Crossing the South Pole to estimate sea level rise
6 December 2019 | Written by La redazione
A team of French and Italian researchers will travel more than 1300 km in the freezing Antarctic plain to collect data on rising sea levels
From December 5, 2019, to January 25, 2020, a group of researchers will attempt a venture as dangerous as it is important: they will cross 1318 km of ice and snow between round trips to collect data on the melting of polar ice. Organized by the French Polar Institute, IPEV, with the collaboration of the National Research Program in Antarctica, PNRA, the expedition will depart from the Italian-French Concordia station towards South Pole, in order to estimate the increase in sea levels through the study of climatic archives, or the “carrots” of snow extracted from the Antarctic plateau.
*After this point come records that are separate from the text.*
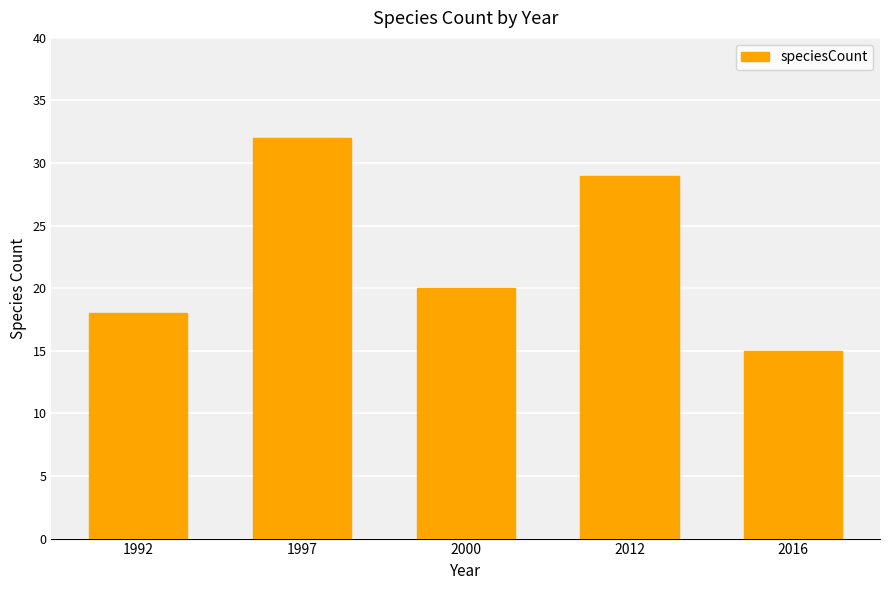

How many bars are there in total?

5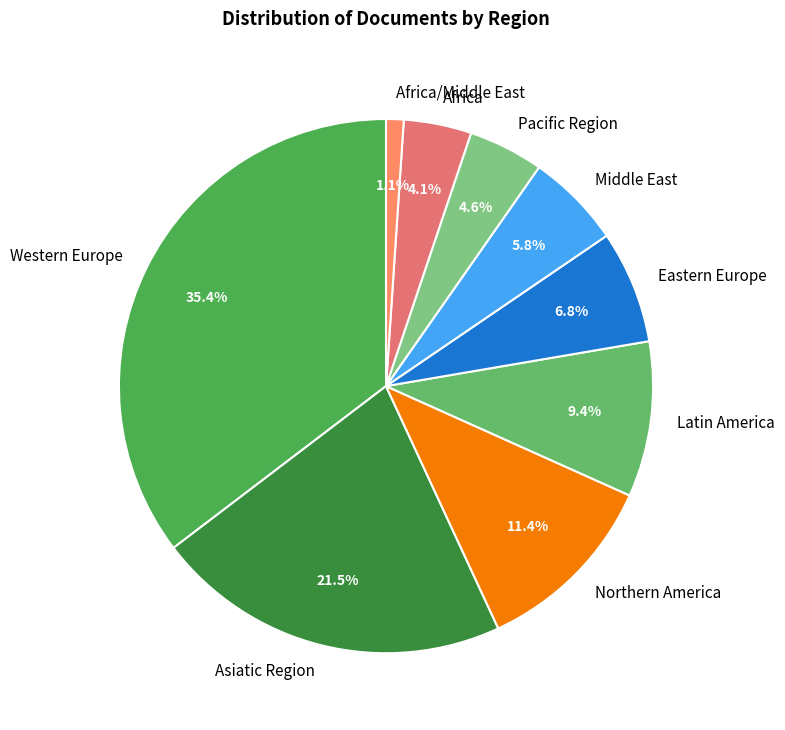

What is the largest slice in the pie chart?

Western Europe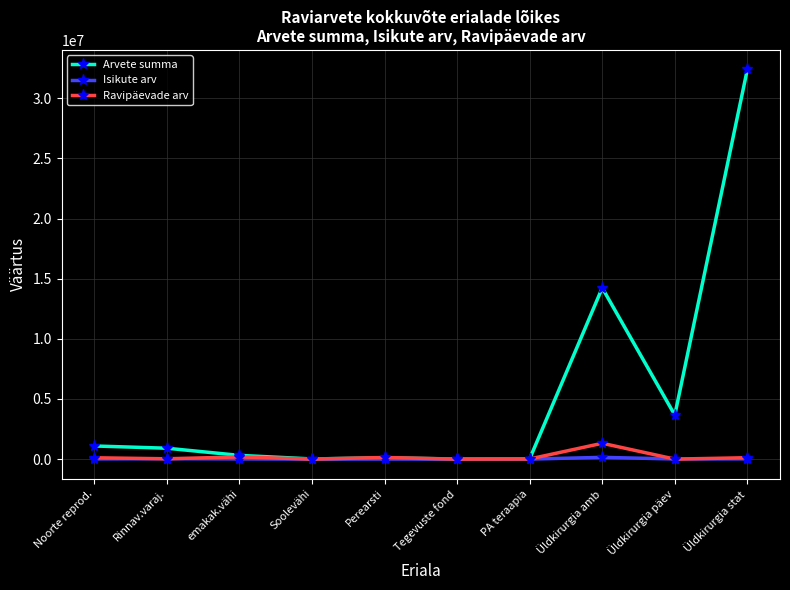

True or false: Arvete summa has more than 0 interior local peaks.

True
The importance of Antarctica for the climate crisis. Antarctica plays an important role in the climate issue: on the one hand, being an extreme environment with delicate balances, the changes caused by global warming could suffer more, on the other hand, these same changes could lead to a worsening of the situation on a global level. The melting of the Antarctic glaciers, which unlike those of the North Pole rest on a real continent, would be one of the major factors in raising the sea level. Accelerated melting of the polar cap has already been detected by the scientific community, especially in coastal areas, but according to some models of atmospheric circulation, the heating could also be accompanied by more intense rainfall on the white continent. If this hypothesis were true, then the contribution to the rise of the seas by the Antarctic ice may be less impactful than expected.
The expedition will try to verify this hypothesis by accurately measuring the accumulation of snow in one of the most extreme areas of the planet, with temperatures that will be between -25 ° c and -45 ° c. The journey will be completed thanks to a convoy of heavy vehicles that will cover 1318 km in 50 days at a speed of 8 km / h. At each stage, scientists will take samples of snow and ice cores and make radar profiles to study the overlap of the various layers of snow. In addition, automated tools (weather stations, GPS stations, and seismic stations) will also be installed, in order to obtain a record of the seasonal pattern of ice and rainfall in the various sites visited. These ground measurements will then be correlated with satellite data and supplemented by laboratory studies.